The Senate used the museum for orientation after the 2002 elections, and it's designed to be a secure location for lawmakers if terrorists attack the Capitol.

"We're going to have a public building with no money to operate it," said the museum's chairman, Ron Richmond, a lobbyist and another former House GOP leader, from Pasco County. "That doesn't make a lot of sense."

The museum flap is mostly about politics, not history. "I think this may be a personality situation," Richmond said. "It may just be leadership infighting, I don't know."

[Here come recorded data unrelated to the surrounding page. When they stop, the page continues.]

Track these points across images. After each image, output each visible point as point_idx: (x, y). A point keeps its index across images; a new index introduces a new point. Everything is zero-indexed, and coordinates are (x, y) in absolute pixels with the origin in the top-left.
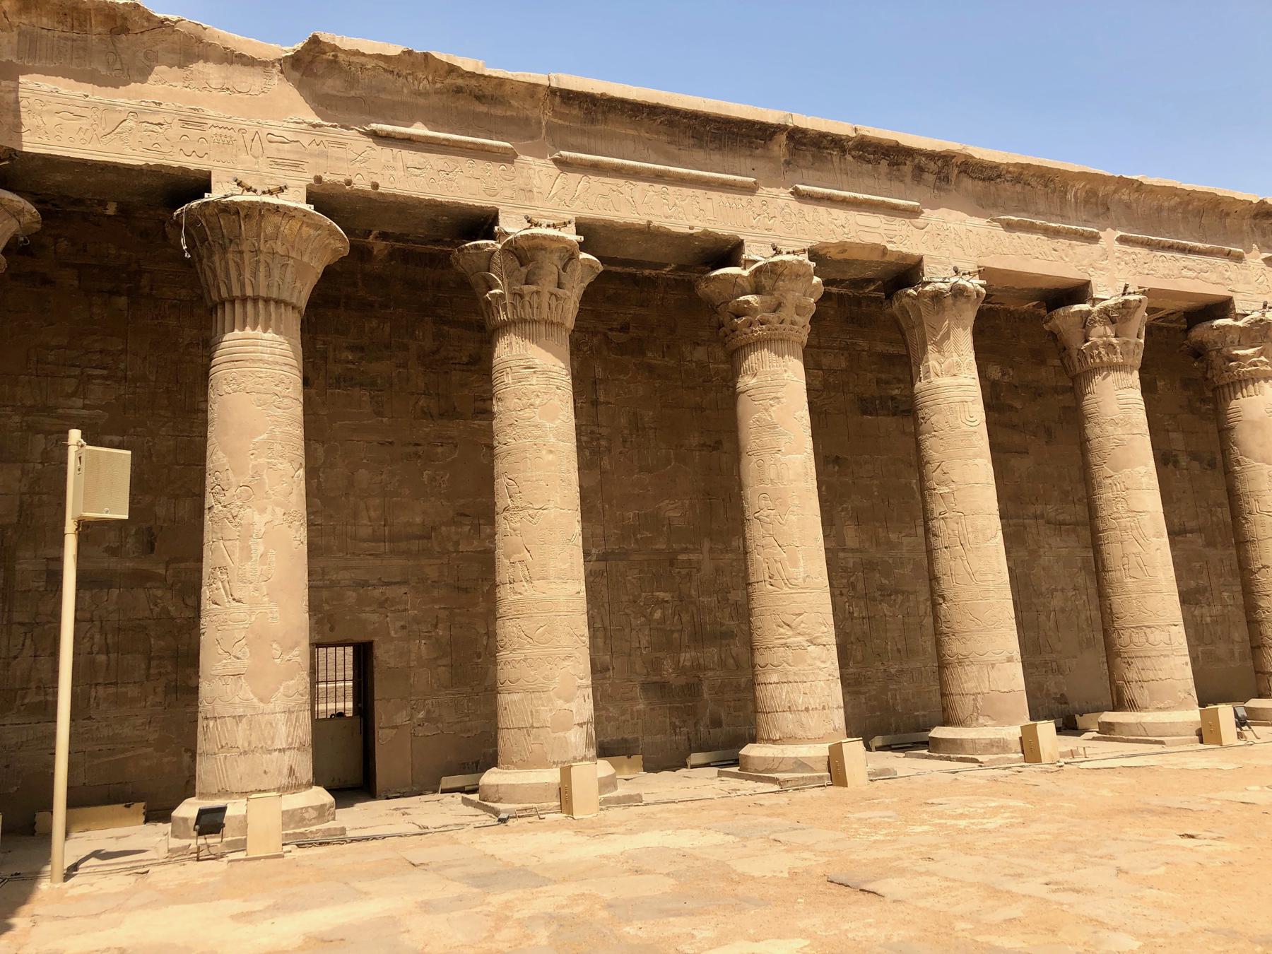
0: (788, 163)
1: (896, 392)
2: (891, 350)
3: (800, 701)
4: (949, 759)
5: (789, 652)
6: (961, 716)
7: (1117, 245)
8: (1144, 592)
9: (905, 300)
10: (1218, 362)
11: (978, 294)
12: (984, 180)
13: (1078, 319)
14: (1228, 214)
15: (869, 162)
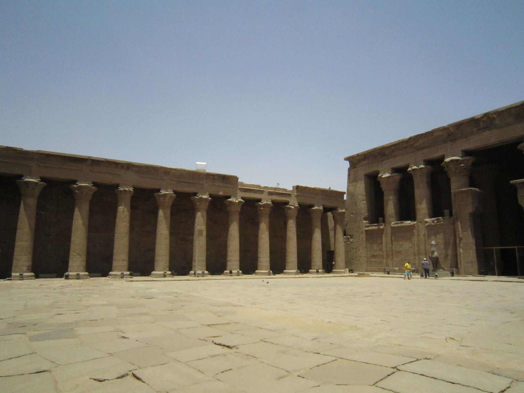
3: (74, 265)
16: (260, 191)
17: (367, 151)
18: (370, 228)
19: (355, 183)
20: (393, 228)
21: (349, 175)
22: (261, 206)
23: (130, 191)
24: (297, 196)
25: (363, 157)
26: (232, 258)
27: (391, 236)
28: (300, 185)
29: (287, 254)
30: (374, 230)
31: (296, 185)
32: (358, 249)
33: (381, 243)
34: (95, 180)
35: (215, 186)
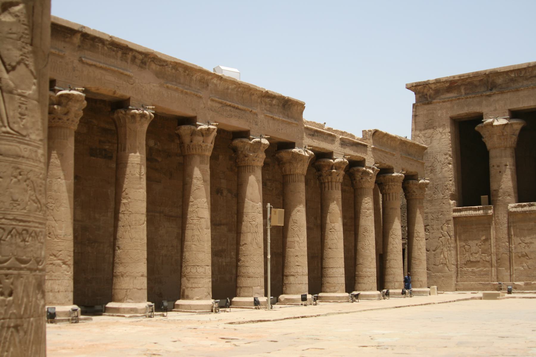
0: (79, 46)
1: (107, 147)
2: (107, 126)
3: (56, 287)
4: (113, 316)
5: (54, 267)
6: (120, 298)
7: (210, 103)
8: (199, 251)
9: (120, 115)
10: (241, 156)
11: (151, 116)
12: (160, 65)
13: (189, 132)
14: (253, 94)
15: (114, 51)
16: (329, 136)
17: (460, 76)
18: (463, 213)
19: (430, 131)
20: (510, 214)
21: (415, 116)
22: (332, 167)
23: (151, 116)
24: (373, 149)
25: (448, 84)
26: (299, 270)
27: (509, 228)
28: (380, 129)
29: (361, 261)
30: (471, 217)
31: (372, 128)
32: (438, 251)
33: (487, 239)
34: (88, 86)
35: (274, 119)
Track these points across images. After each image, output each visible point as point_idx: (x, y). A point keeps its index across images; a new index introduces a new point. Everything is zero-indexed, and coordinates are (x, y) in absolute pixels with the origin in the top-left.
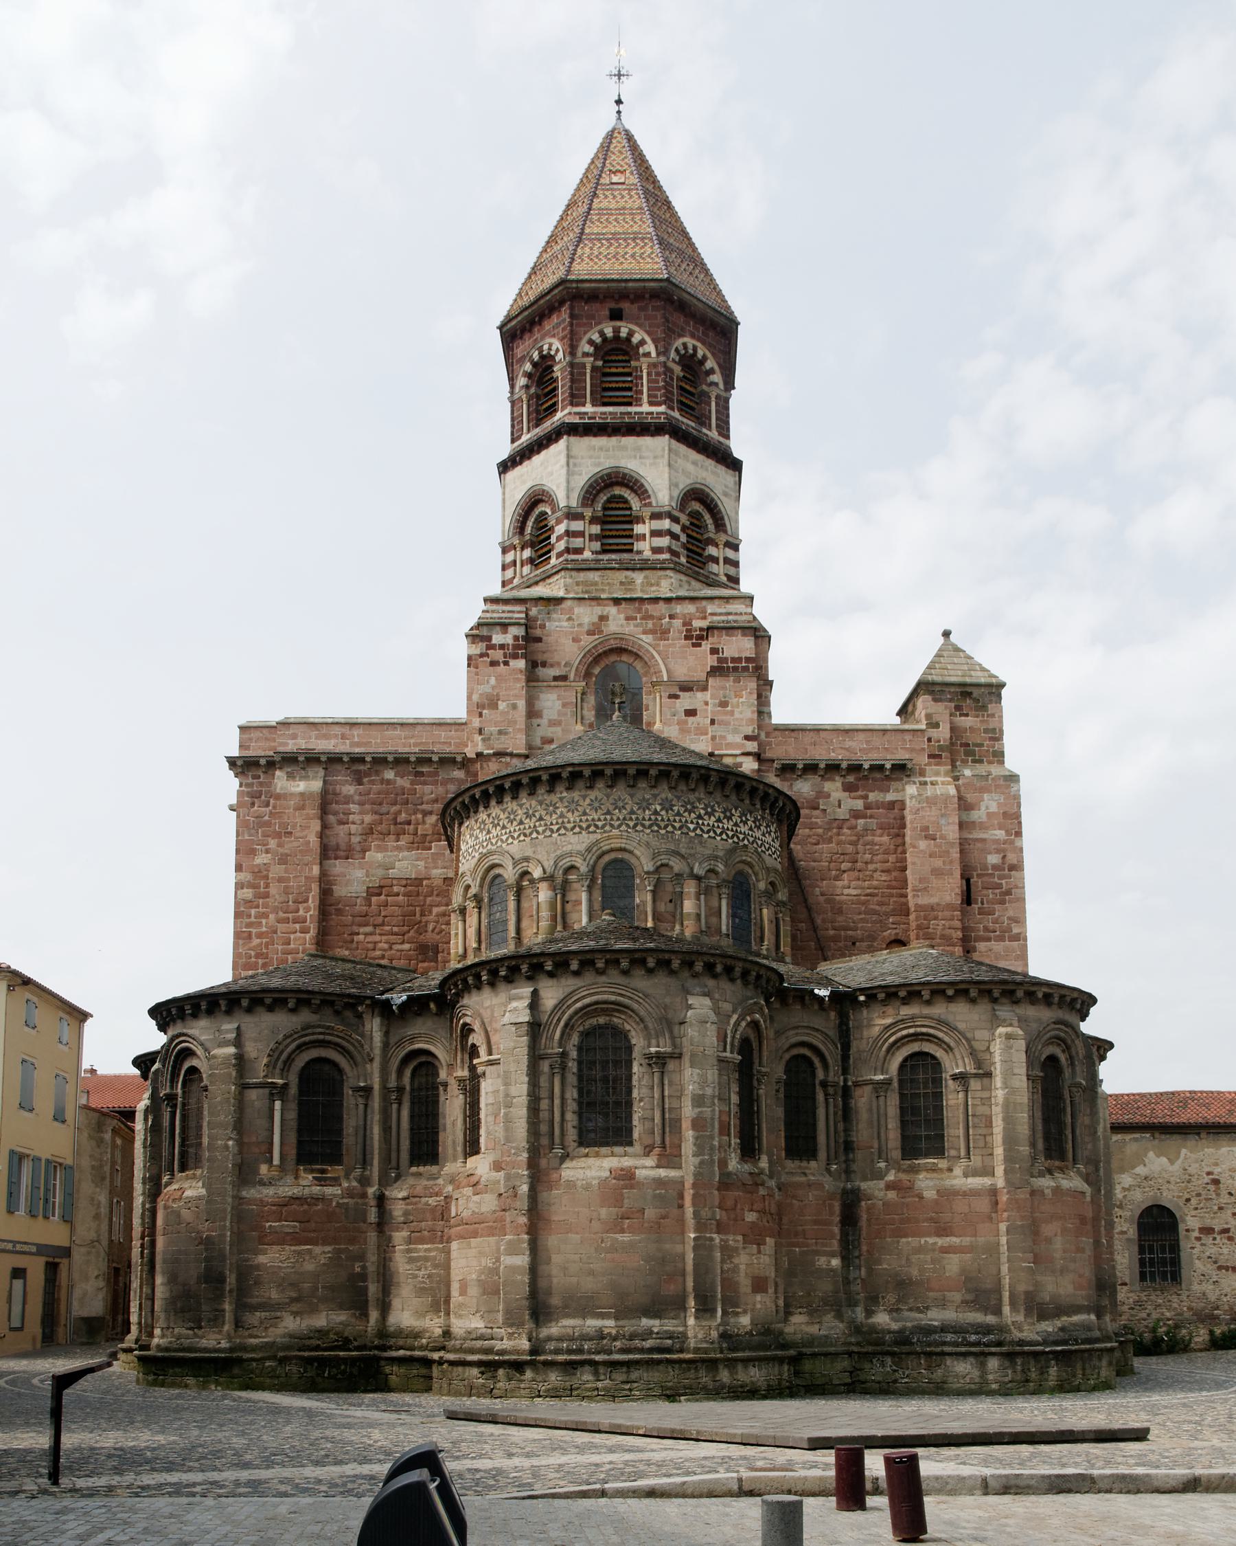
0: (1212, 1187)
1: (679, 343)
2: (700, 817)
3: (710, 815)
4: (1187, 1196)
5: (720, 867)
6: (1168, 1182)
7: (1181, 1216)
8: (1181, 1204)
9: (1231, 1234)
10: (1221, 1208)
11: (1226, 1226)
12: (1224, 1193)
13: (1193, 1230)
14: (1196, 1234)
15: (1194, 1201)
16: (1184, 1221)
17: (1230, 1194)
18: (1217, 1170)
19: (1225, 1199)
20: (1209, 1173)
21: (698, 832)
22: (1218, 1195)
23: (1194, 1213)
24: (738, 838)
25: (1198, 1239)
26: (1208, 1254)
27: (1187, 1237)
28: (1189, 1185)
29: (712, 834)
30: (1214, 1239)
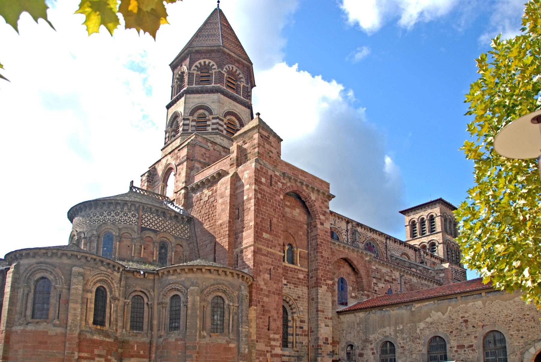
0: (464, 324)
1: (197, 63)
2: (91, 218)
3: (94, 216)
4: (451, 330)
5: (95, 233)
6: (442, 324)
7: (448, 341)
8: (448, 334)
9: (474, 348)
10: (468, 335)
11: (471, 344)
12: (470, 326)
13: (454, 347)
14: (455, 349)
15: (454, 332)
16: (449, 343)
17: (474, 327)
18: (466, 315)
19: (471, 329)
20: (462, 317)
21: (90, 223)
22: (467, 328)
23: (454, 338)
24: (105, 221)
25: (456, 351)
26: (461, 359)
27: (451, 351)
28: (452, 325)
29: (94, 222)
30: (465, 351)
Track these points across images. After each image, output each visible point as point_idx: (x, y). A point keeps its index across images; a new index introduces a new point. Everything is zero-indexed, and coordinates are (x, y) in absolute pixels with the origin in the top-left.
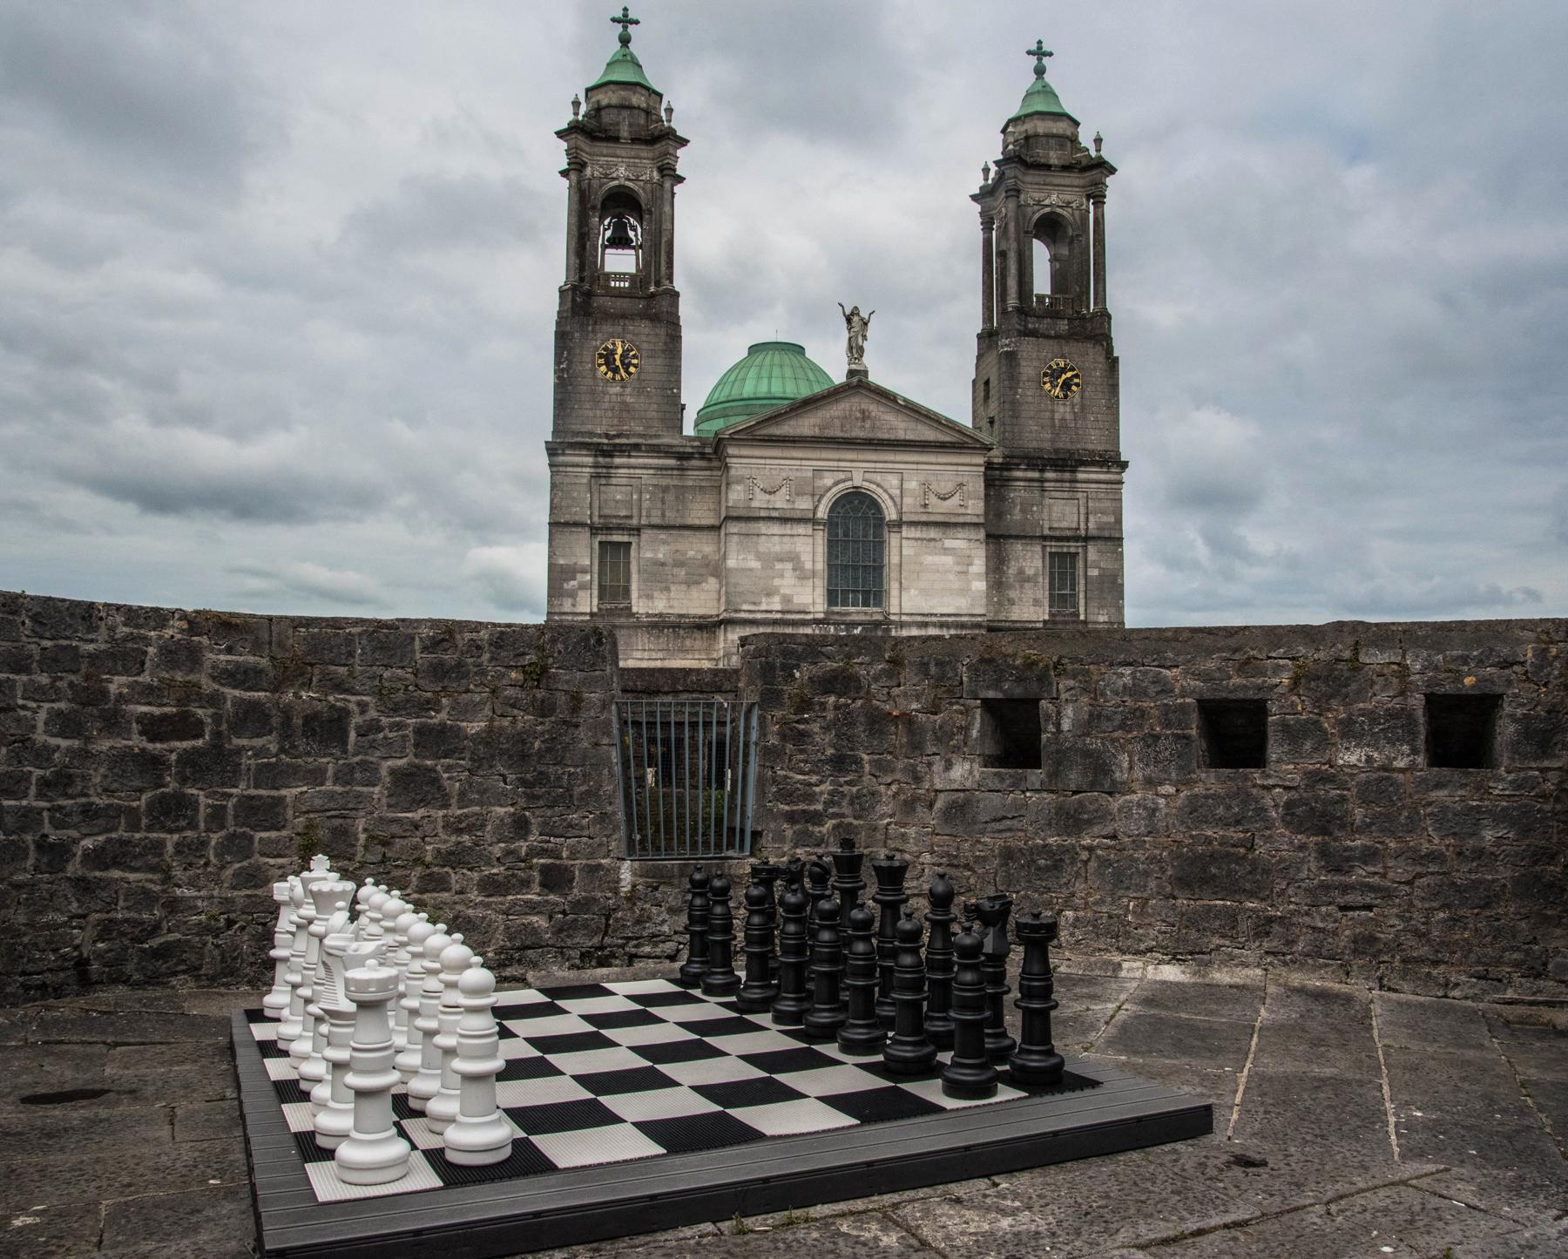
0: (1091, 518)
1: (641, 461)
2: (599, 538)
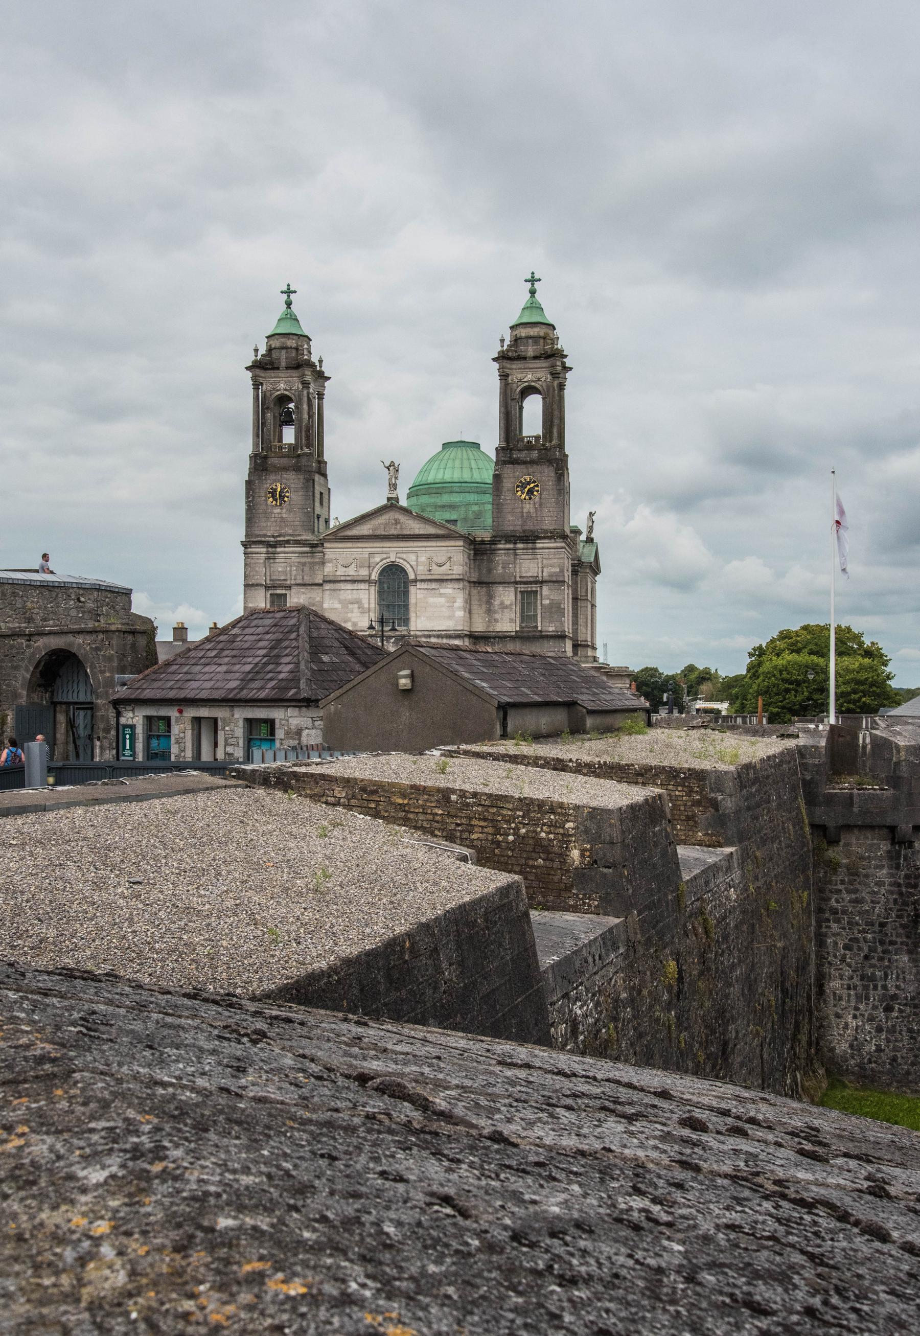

To Byrd, the museum has two big strikes against it. Senate President Jim King supports it, and the museum's director, Anne Mackenzie, is a former House Democratic leader.

Byrd noted that King and Mackenzie are friends but said his hesitation is not aimed at her. When King found out that the House was not willing to set aside $250,000 for the museum in its budget as in previous years, he wasn't happy.

"I have no idea what they are talking about," King said.

Yet Byrd sees nothing wrong with setting up a board composed mostly of him and some friends to run an Alzheimer's center that wants $45-million this year alone, with a broad public records and open meetings exemption.

Perhaps in a House stocked with newcomers, most of whom will be gone in a few years because of term limits, history isn't very important.

Byrd is a Johnnie-come-lately to Florida. You won't hear him quoting Dempsey Barron, reminiscing about the Pork Chop Gang or weighing the impact of LeRoy Collins.

When the House considered dismantling the affordable housing program, Byrd's minions hailed it as a healthy break with old, stale ways. And nobody recognized the name of the late Bill Sadowski, a former House member from Miami for whom the program is named, or what Sadowski contributed to the lifeblood of Florida.

Term limits have made the Capitol a revolving door. Historical perspective is more important than ever now, because the old storytellers are no longer around.

The museum could be a place for thought-provoking seminars on Florida political history: taxes, race relations, reapportionment.

Instead, the leader of one chamber seems to enjoy finding new ways to irritate his fellow Republican down the hall.

Maybe someday we'll look back and contemplate the historical significance of it all.